## Extract
==================================================
We account for income taxes in
accordance with ASC 740-10, Income Taxes. We recognize deferred tax assets and liabilities to reflect the estimated future tax
effects, calculated at the tax rate expected to be in effect at the time of realization. We record a valuation allowance related
to a deferred tax asset when it is more likely than not that some portion of the deferred tax asset will not be realized. Deferred
tax assets and liabilities are adjusted for the effects of the changes in tax laws and rates of the date of enactment.
ASC 740-10 prescribes a recognition
threshold that a tax position is required to meet before being recognized in the financial statements and provides guidance on
recognition, measurement, classification, interest and penalties, accounting in interim periods, disclosure and transition issues.
We classify interest and penalties as a component of interest and other expenses. To date, we have not been assessed, nor have
we paid, any interest or penalties.
We measure and record uncertain
tax positions by establishing a threshold for the financial statement recognition and measurement of a tax position taken or expected
to be taken in a tax return. Only tax positions meeting the more-likely-than-not recognition threshold at the effective date may
be recognized or continue to be recognized. The Companys tax years prior to 2005 remain subject to examination by federal
and state tax jurisdictions.
EARNINGS (LOSS) PER SHARE
Earnings (loss) per share is computed
in accordance with SFAS No. 128, "Earnings per Share". Basic earnings (loss) per share is computed by dividing net income (loss),
after deducting preferred stock dividends accumulated during the period, by the weighted-average number of shares of common stock
outstanding during each period. Diluted earnings per share is computed by dividing net income by the weighted-average number of
shares of common stock, common stock equivalents and other potentially dilutive securities, if any, outstanding during the period.
==================================================
## Problems to work on
(1) Please print the stretch of the income tax and earnings per share excerpt from "We account for" through "date of enactment.".
(2) In the income tax and earnings per share excerpt, under what circumstance does the company record a valuation allowance related to a deferred tax asset? Answer in one to three sentences.
(3) Go on with the income tax and earnings per share excerpt, starting after its last sentence.

Stored data:
==================================================
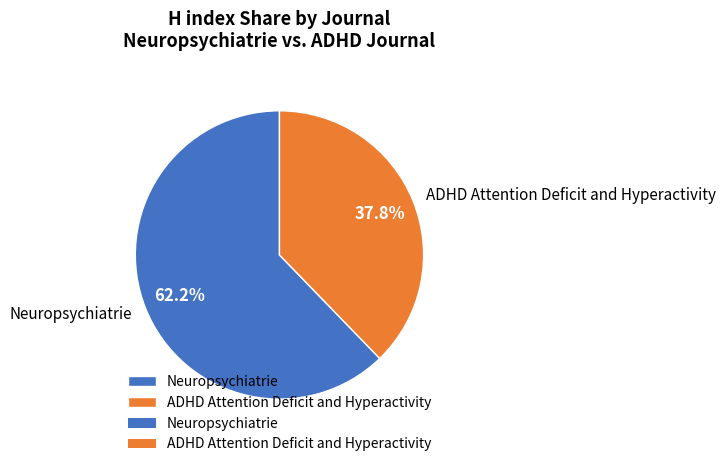

Which slice represents more than half of the pie?

Neuropsychiatrie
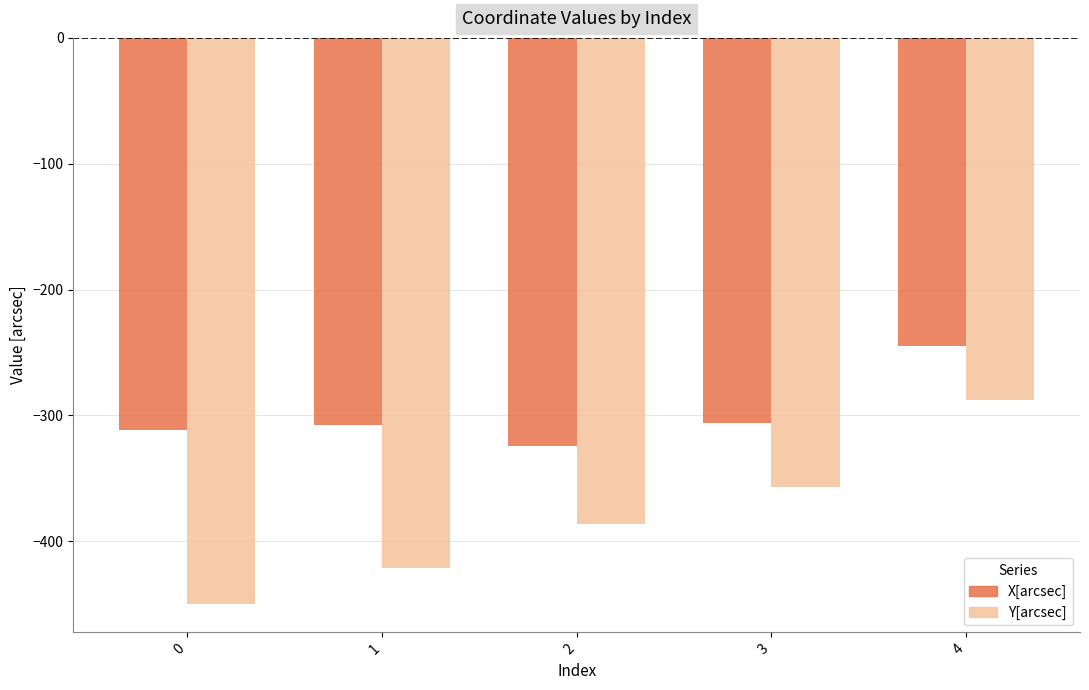

What is the maximum value shown in the chart?

-244.8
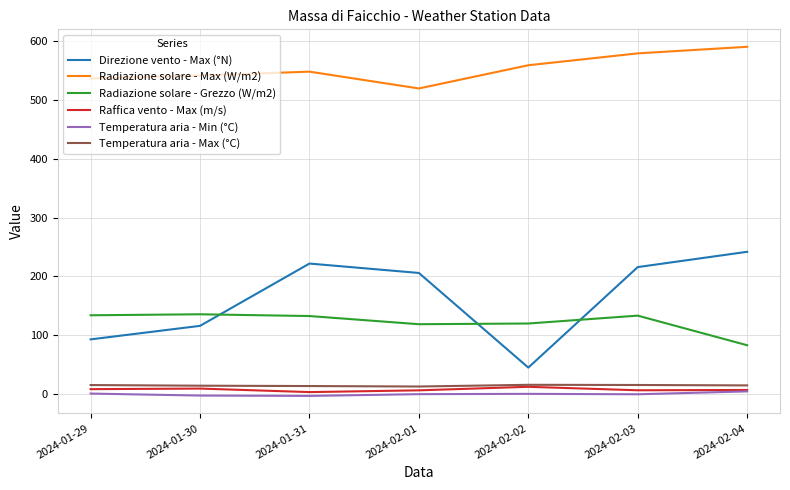

True or false: Radiazione solare - Grezzo (W/m2) has a value of 33.9 at 2024-02-03.

False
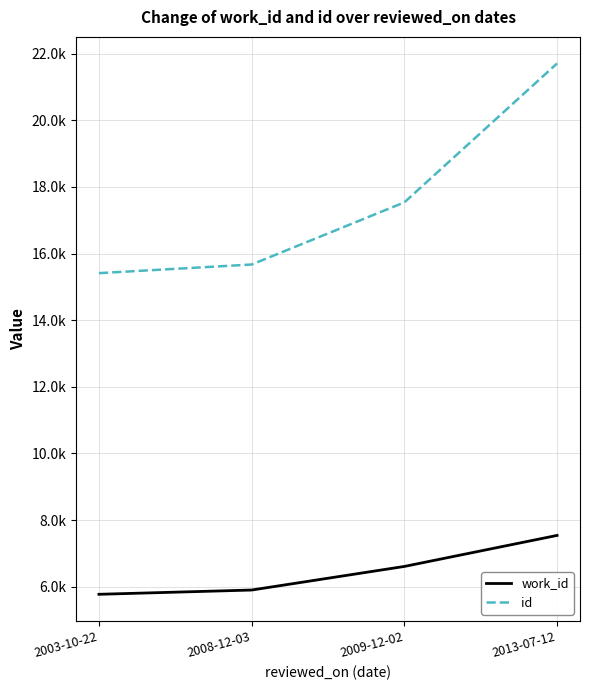

Does the chart have visible grid lines?

Yes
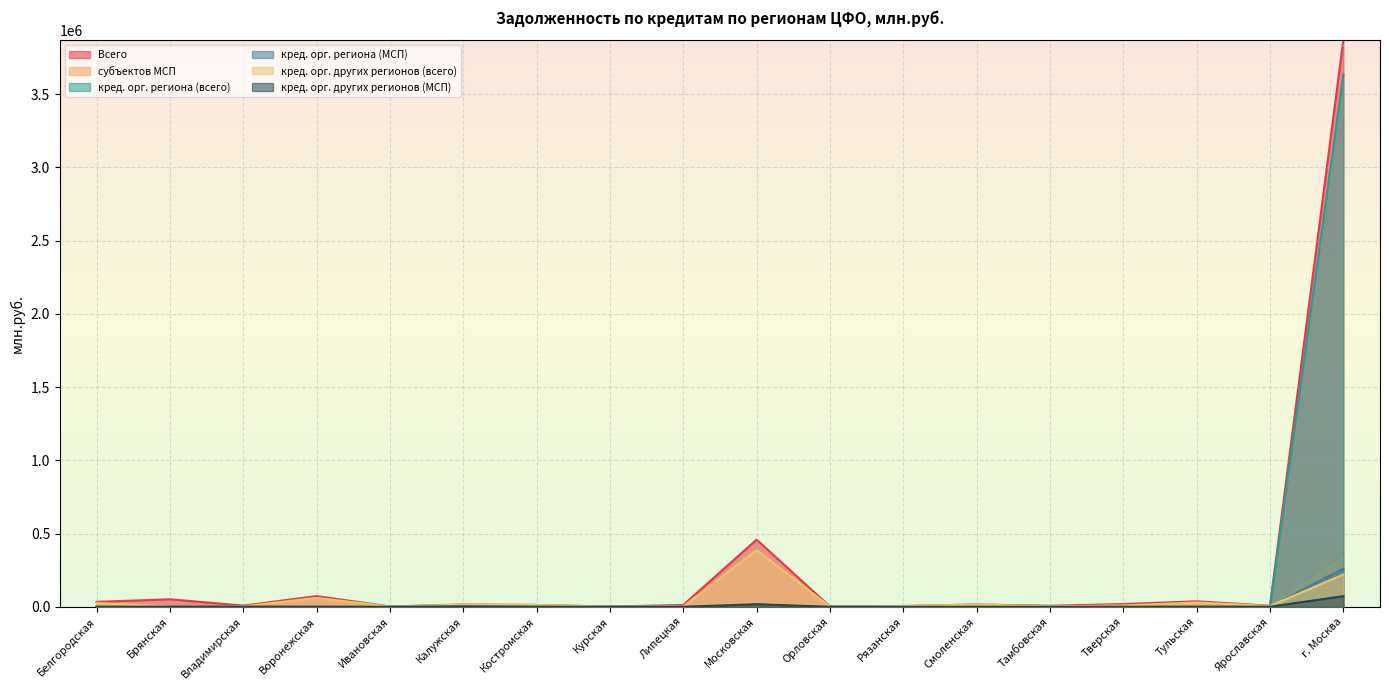

What is the difference between the highest and lowest values at Тверская?

18691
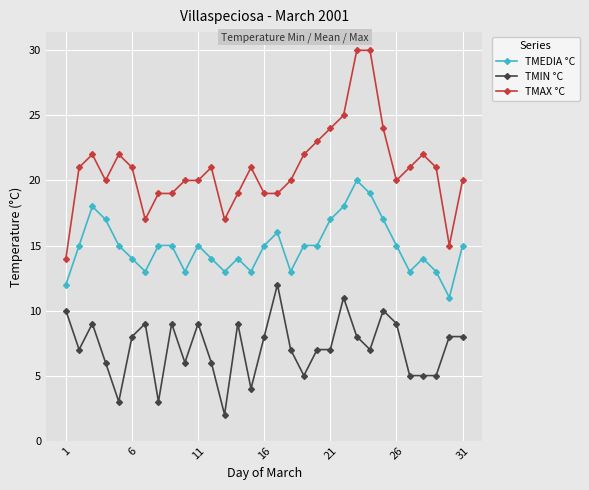

What is the sum of all TMIN °C values?

222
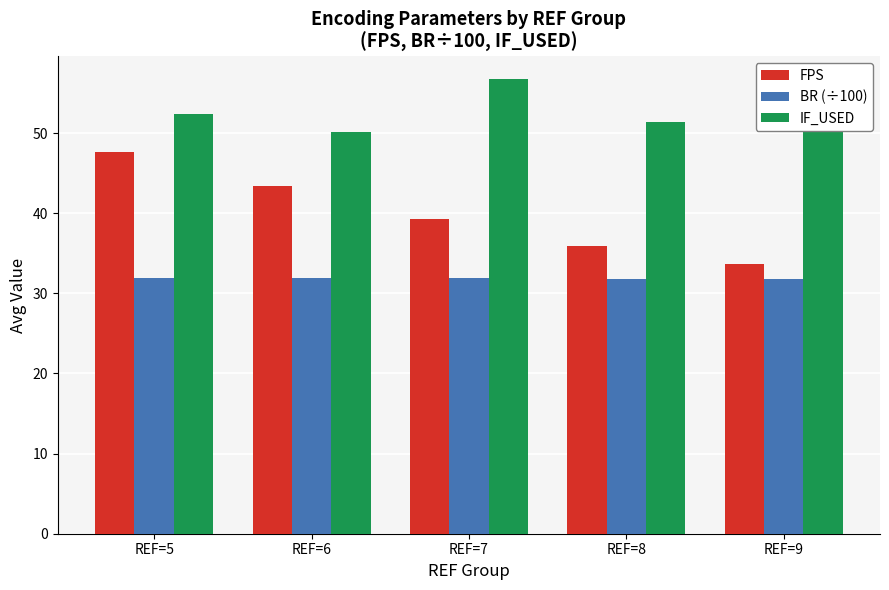

What is the difference between the highest and lowest values at REF=9?

21.2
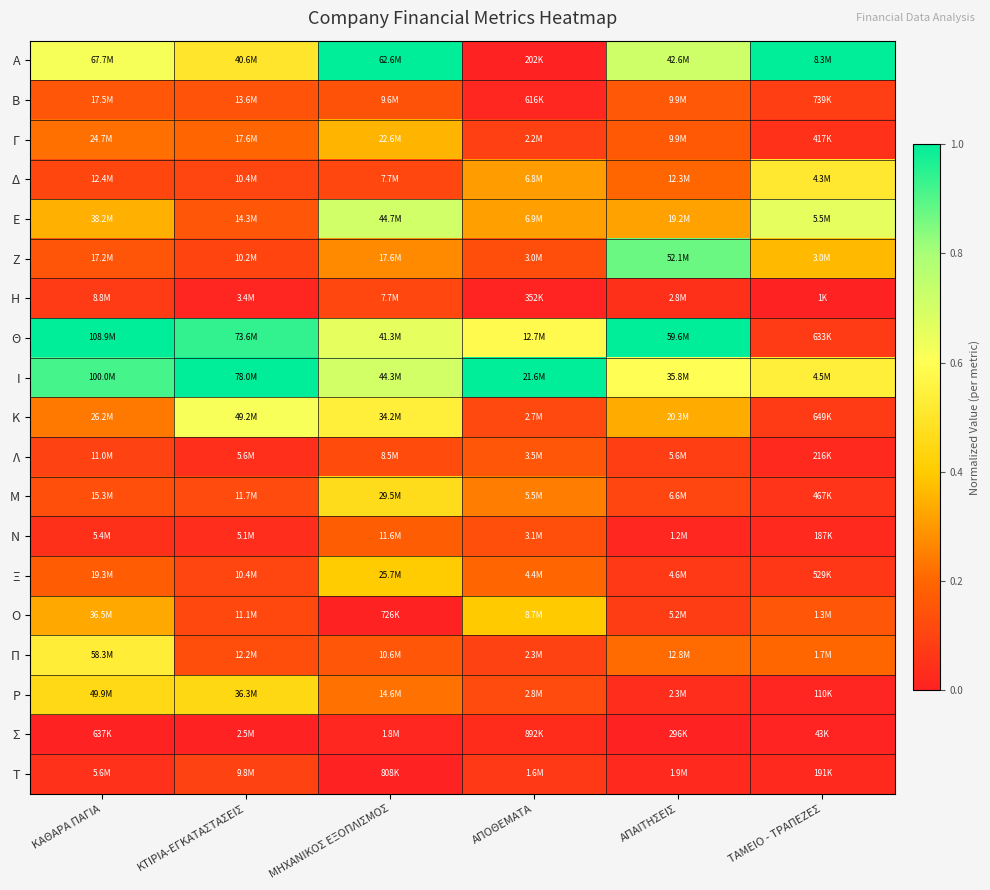

List the series in order of their peak value, lowest first.

Σ, T, Η, Λ, Β, Ν, Γ, Ο, Ξ, Ρ, Μ, Δ, Π, Κ, Ε, Ζ, Α, Θ, Ι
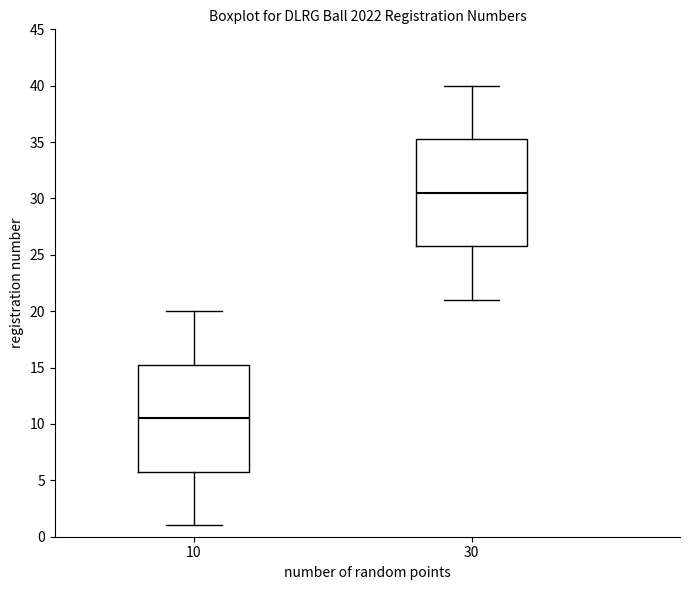

Which box's median line is the lowest?

10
==================================================
## List of answers
(1)
We account for income taxes in
accordance with ASC 740-10, Income Taxes. We recognize deferred tax assets and liabilities to reflect the estimated future tax
effects, calculated at the tax rate expected to be in effect at the time of realization. We record a valuation allowance related
to a deferred tax asset when it is more likely than not that some portion of the deferred tax asset will not be realized. Deferred
tax assets and liabilities are adjusted for the effects of the changes in tax laws and rates of the date of enactment.

(2) The company records a valuation allowance related to a deferred tax asset when it is more likely than not that some portion of that deferred tax asset will not be realized.

(3)
There were not any outstanding warrants or options for the years ended December 31, 2011 and 2010. As of December 31, 2011,
the Companys outstanding convertible debt is convertible into 75,298,196 shares of common stock.
ACCOUNTING FOR STOCK-BASED COMPENSATION
The Company accounts for stock awards
issued to non-employees in accordance with ASC 505-50, Equity-Based Payments to Non-Employees. The measurement date is the earlier
of (1) the date at which a commitment for performance by the counterparty to earn the equity instruments is reached, or (2) the
date at which the counterparty's performance is complete. Stock awards granted to non-employees are valued at their respective
measurement dates based on the trading price of the Companys common stock and recognized as expense during the period in
which services are provided.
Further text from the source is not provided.